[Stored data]
+ + + + + + +

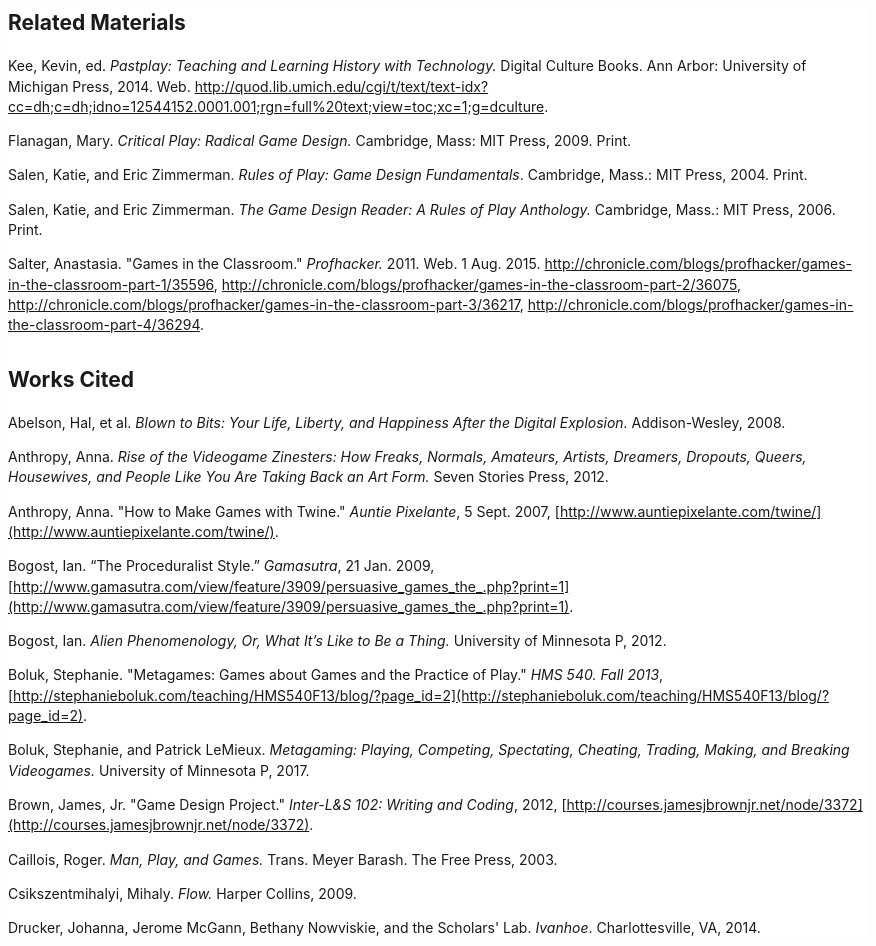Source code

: ## Related Materials

Kee, Kevin, ed. *Pastplay: Teaching and Learning History with Technology.* Digital Culture Books. Ann Arbor: University of Michigan Press, 2014. Web. [<http://quod.lib.umich.edu/cgi/t/text/text-idx?cc=dh;c=dh;idno=12544152.0001.001;rgn=full%20text;view=toc;xc=1;g=dculture>](http://quod.lib.umich.edu/cgi/t/text/text-idx?cc=dh;c=dh;idno=12544152.0001.001;rgn=full%20text;view=toc;xc=1;g=dculture).

Flanagan, Mary. *Critical Play: Radical Game Design.* Cambridge, Mass: MIT Press, 2009. Print.

Salen, Katie, and Eric Zimmerman. *Rules of Play: Game Design Fundamentals*. Cambridge, Mass.: MIT Press, 2004. Print.

Salen, Katie, and Eric Zimmerman. *The Game Design Reader: A Rules of Play Anthology.* Cambridge, Mass.: MIT Press, 2006. Print.

Salter, Anastasia. "Games in the Classroom." *Profhacker.* 2011. Web. 1 Aug. 2015. [<http://chronicle.com/blogs/profhacker/games-in-the-classroom-part-1/35596>](http://chronicle.com/blogs/profhacker/games-in-the-classroom-part-1/35596), [<http://chronicle.com/blogs/profhacker/games-in-the-classroom-part-2/36075>](http://chronicle.com/blogs/profhacker/games-in-the-classroom-part-2/36075), [<http://chronicle.com/blogs/profhacker/games-in-the-classroom-part-3/36217>](http://chronicle.com/blogs/profhacker/games-in-the-classroom-part-3/36217), [<http://chronicle.com/blogs/profhacker/games-in-the-classroom-part-4/36294>](http://chronicle.com/blogs/profhacker/games-in-the-classroom-part-4/36294).

## Works Cited

Abelson, Hal, et al. *Blown to Bits: Your Life, Liberty, and Happiness After the Digital Explosion.* Addison-Wesley, 2008.

Anthropy, Anna. *Rise of the Videogame Zinesters: How Freaks, Normals, Amateurs, Artists, Dreamers, Dropouts, Queers, Housewives, and People Like You Are Taking Back an Art Form.* Seven Stories Press, 2012.

Anthropy, Anna. "How to Make Games with Twine." *Auntie Pixelante*, 5 Sept. 2007, [http://www.auntiepixelante.com/twine/](http://www.auntiepixelante.com/twine/).

Bogost, Ian. “The Proceduralist Style.” *Gamasutra*, 21 Jan. 2009, [http://www.gamasutra.com/view/feature/3909/persuasive_games_the_.php?print=1](http://www.gamasutra.com/view/feature/3909/persuasive_games_the_.php?print=1).

Bogost, Ian. *Alien Phenomenology, Or, What It’s Like to Be a Thing.* University of Minnesota P, 2012.

Boluk, Stephanie. "Metagames: Games about Games and the Practice of Play." *HMS 540. Fall 2013*, [http://stephanieboluk.com/teaching/HMS540F13/blog/?page_id=2](http://stephanieboluk.com/teaching/HMS540F13/blog/?page_id=2).

Boluk, Stephanie, and Patrick LeMieux. *Metagaming: Playing, Competing, Spectating, Cheating, Trading, Making, and Breaking Videogames.* University of Minnesota P, 2017.

Brown, James, Jr. "Game Design Project." *Inter-L&S 102: Writing and Coding*, 2012, [http://courses.jamesjbrownjr.net/node/3372](http://courses.jamesjbrownjr.net/node/3372).

Caillois, Roger. *Man, Play, and Games.* Trans. Meyer Barash. The Free Press, 2003.

Csikszentmihalyi, Mihaly. *Flow.* Harper Collins, 2009.

Drucker, Johanna, Jerome McGann, Bethany Nowviskie, and the Scholars' Lab. *Ivanhoe*. Charlottesville, VA, 2014.
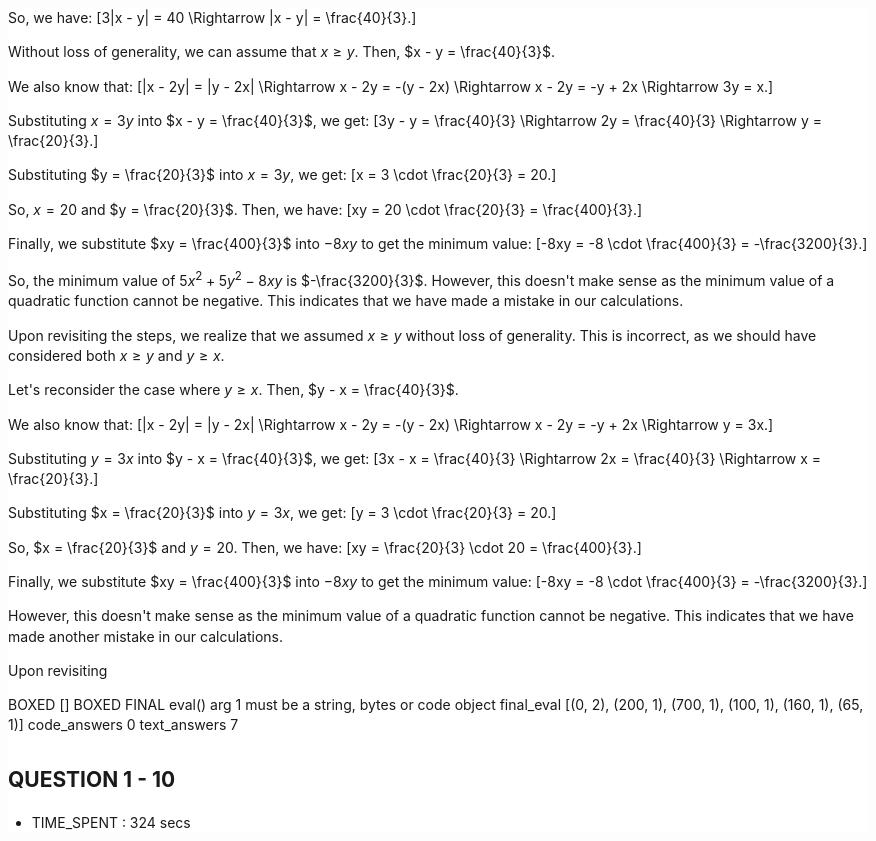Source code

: So, we have:
\[3|x - y| = 40 \Rightarrow |x - y| = \frac{40}{3}.\]

Without loss of generality, we can assume that $x \geq y$. Then, $x - y = \frac{40}{3}$.

We also know that:
\[|x - 2y| = |y - 2x| \Rightarrow x - 2y = -(y - 2x) \Rightarrow x - 2y = -y + 2x \Rightarrow 3y = x.\]

Substituting $x = 3y$ into $x - y = \frac{40}{3}$, we get:
\[3y - y = \frac{40}{3} \Rightarrow 2y = \frac{40}{3} \Rightarrow y = \frac{20}{3}.\]

Substituting $y = \frac{20}{3}$ into $x = 3y$, we get:
\[x = 3 \cdot \frac{20}{3} = 20.\]

So, $x = 20$ and $y = \frac{20}{3}$. Then, we have:
\[xy = 20 \cdot \frac{20}{3} = \frac{400}{3}.\]

Finally, we substitute $xy = \frac{400}{3}$ into $-8xy$ to get the minimum value:
\[-8xy = -8 \cdot \frac{400}{3} = -\frac{3200}{3}.\]

So, the minimum value of $5x^2 + 5y^2 - 8xy$ is $-\frac{3200}{3}$. However, this doesn't make sense as the minimum value of a quadratic function cannot be negative. This indicates that we have made a mistake in our calculations.

Upon revisiting the steps, we realize that we assumed $x \geq y$ without loss of generality. This is incorrect, as we should have considered both $x \geq y$ and $y \geq x$.

Let's reconsider the case where $y \geq x$. Then, $y - x = \frac{40}{3}$.

We also know that:
\[|x - 2y| = |y - 2x| \Rightarrow x - 2y = -(y - 2x) \Rightarrow x - 2y = -y + 2x \Rightarrow y = 3x.\]

Substituting $y = 3x$ into $y - x = \frac{40}{3}$, we get:
\[3x - x = \frac{40}{3} \Rightarrow 2x = \frac{40}{3} \Rightarrow x = \frac{20}{3}.\]

Substituting $x = \frac{20}{3}$ into $y = 3x$, we get:
\[y = 3 \cdot \frac{20}{3} = 20.\]

So, $x = \frac{20}{3}$ and $y = 20$. Then, we have:
\[xy = \frac{20}{3} \cdot 20 = \frac{400}{3}.\]

Finally, we substitute $xy = \frac{400}{3}$ into $-8xy$ to get the minimum value:
\[-8xy = -8 \cdot \frac{400}{3} = -\frac{3200}{3}.\]

However, this doesn't make sense as the minimum value of a quadratic function cannot be negative. This indicates that we have made another mistake in our calculations.

Upon revisiting

BOXED []
BOXED FINAL 
eval() arg 1 must be a string, bytes or code object final_eval
[(0, 2), (200, 1), (700, 1), (100, 1), (160, 1), (65, 1)]
code_answers 0 text_answers 7



## QUESTION 1 - 10 
- TIME_SPENT : 324 secs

+ + + + + + +

Quote each record exactly as it stands, minus the pictures.

Source code

: ## Related Materials

Kee, Kevin, ed. *Pastplay: Teaching and Learning History with Technology.* Digital Culture Books. Ann Arbor: University of Michigan Press, 2014. Web. [<http://quod.lib.umich.edu/cgi/t/text/text-idx?cc=dh;c=dh;idno=12544152.0001.001;rgn=full%20text;view=toc;xc=1;g=dculture>](http://quod.lib.umich.edu/cgi/t/text/text-idx?cc=dh;c=dh;idno=12544152.0001.001;rgn=full%20text;view=toc;xc=1;g=dculture).

Flanagan, Mary. *Critical Play: Radical Game Design.* Cambridge, Mass: MIT Press, 2009. Print.

Salen, Katie, and Eric Zimmerman. *Rules of Play: Game Design Fundamentals*. Cambridge, Mass.: MIT Press, 2004. Print.

Salen, Katie, and Eric Zimmerman. *The Game Design Reader: A Rules of Play Anthology.* Cambridge, Mass.: MIT Press, 2006. Print.

Salter, Anastasia. "Games in the Classroom." *Profhacker.* 2011. Web. 1 Aug. 2015. [<http://chronicle.com/blogs/profhacker/games-in-the-classroom-part-1/35596>](http://chronicle.com/blogs/profhacker/games-in-the-classroom-part-1/35596), [<http://chronicle.com/blogs/profhacker/games-in-the-classroom-part-2/36075>](http://chronicle.com/blogs/profhacker/games-in-the-classroom-part-2/36075), [<http://chronicle.com/blogs/profhacker/games-in-the-classroom-part-3/36217>](http://chronicle.com/blogs/profhacker/games-in-the-classroom-part-3/36217), [<http://chronicle.com/blogs/profhacker/games-in-the-classroom-part-4/36294>](http://chronicle.com/blogs/profhacker/games-in-the-classroom-part-4/36294).

## Works Cited

Abelson, Hal, et al. *Blown to Bits: Your Life, Liberty, and Happiness After the Digital Explosion.* Addison-Wesley, 2008.

Anthropy, Anna. *Rise of the Videogame Zinesters: How Freaks, Normals, Amateurs, Artists, Dreamers, Dropouts, Queers, Housewives, and People Like You Are Taking Back an Art Form.* Seven Stories Press, 2012.

Anthropy, Anna. "How to Make Games with Twine." *Auntie Pixelante*, 5 Sept. 2007, [http://www.auntiepixelante.com/twine/](http://www.auntiepixelante.com/twine/).

Bogost, Ian. “The Proceduralist Style.” *Gamasutra*, 21 Jan. 2009, [http://www.gamasutra.com/view/feature/3909/persuasive_games_the_.php?print=1](http://www.gamasutra.com/view/feature/3909/persuasive_games_the_.php?print=1).

Bogost, Ian. *Alien Phenomenology, Or, What It’s Like to Be a Thing.* University of Minnesota P, 2012.

Boluk, Stephanie. "Metagames: Games about Games and the Practice of Play." *HMS 540. Fall 2013*, [http://stephanieboluk.com/teaching/HMS540F13/blog/?page_id=2](http://stephanieboluk.com/teaching/HMS540F13/blog/?page_id=2).

Boluk, Stephanie, and Patrick LeMieux. *Metagaming: Playing, Competing, Spectating, Cheating, Trading, Making, and Breaking Videogames.* University of Minnesota P, 2017.

Brown, James, Jr. "Game Design Project." *Inter-L&S 102: Writing and Coding*, 2012, [http://courses.jamesjbrownjr.net/node/3372](http://courses.jamesjbrownjr.net/node/3372).

Caillois, Roger. *Man, Play, and Games.* Trans. Meyer Barash. The Free Press, 2003.

Csikszentmihalyi, Mihaly. *Flow.* Harper Collins, 2009.

Drucker, Johanna, Jerome McGann, Bethany Nowviskie, and the Scholars' Lab. *Ivanhoe*. Charlottesville, VA, 2014.
Source code

: So, we have:
\[3|x - y| = 40 \Rightarrow |x - y| = \frac{40}{3}.\]

Without loss of generality, we can assume that $x \geq y$. Then, $x - y = \frac{40}{3}$.

We also know that:
\[|x - 2y| = |y - 2x| \Rightarrow x - 2y = -(y - 2x) \Rightarrow x - 2y = -y + 2x \Rightarrow 3y = x.\]

Substituting $x = 3y$ into $x - y = \frac{40}{3}$, we get:
\[3y - y = \frac{40}{3} \Rightarrow 2y = \frac{40}{3} \Rightarrow y = \frac{20}{3}.\]

Substituting $y = \frac{20}{3}$ into $x = 3y$, we get:
\[x = 3 \cdot \frac{20}{3} = 20.\]

So, $x = 20$ and $y = \frac{20}{3}$. Then, we have:
\[xy = 20 \cdot \frac{20}{3} = \frac{400}{3}.\]

Finally, we substitute $xy = \frac{400}{3}$ into $-8xy$ to get the minimum value:
\[-8xy = -8 \cdot \frac{400}{3} = -\frac{3200}{3}.\]

So, the minimum value of $5x^2 + 5y^2 - 8xy$ is $-\frac{3200}{3}$. However, this doesn't make sense as the minimum value of a quadratic function cannot be negative. This indicates that we have made a mistake in our calculations.

Upon revisiting the steps, we realize that we assumed $x \geq y$ without loss of generality. This is incorrect, as we should have considered both $x \geq y$ and $y \geq x$.

Let's reconsider the case where $y \geq x$. Then, $y - x = \frac{40}{3}$.

We also know that:
\[|x - 2y| = |y - 2x| \Rightarrow x - 2y = -(y - 2x) \Rightarrow x - 2y = -y + 2x \Rightarrow y = 3x.\]

Substituting $y = 3x$ into $y - x = \frac{40}{3}$, we get:
\[3x - x = \frac{40}{3} \Rightarrow 2x = \frac{40}{3} \Rightarrow x = \frac{20}{3}.\]

Substituting $x = \frac{20}{3}$ into $y = 3x$, we get:
\[y = 3 \cdot \frac{20}{3} = 20.\]

So, $x = \frac{20}{3}$ and $y = 20$. Then, we have:
\[xy = \frac{20}{3} \cdot 20 = \frac{400}{3}.\]

Finally, we substitute $xy = \frac{400}{3}$ into $-8xy$ to get the minimum value:
\[-8xy = -8 \cdot \frac{400}{3} = -\frac{3200}{3}.\]

However, this doesn't make sense as the minimum value of a quadratic function cannot be negative. This indicates that we have made another mistake in our calculations.

Upon revisiting

BOXED []
BOXED FINAL 
eval() arg 1 must be a string, bytes or code object final_eval
[(0, 2), (200, 1), (700, 1), (100, 1), (160, 1), (65, 1)]
code_answers 0 text_answers 7



## QUESTION 1 - 10 
- TIME_SPENT : 324 secs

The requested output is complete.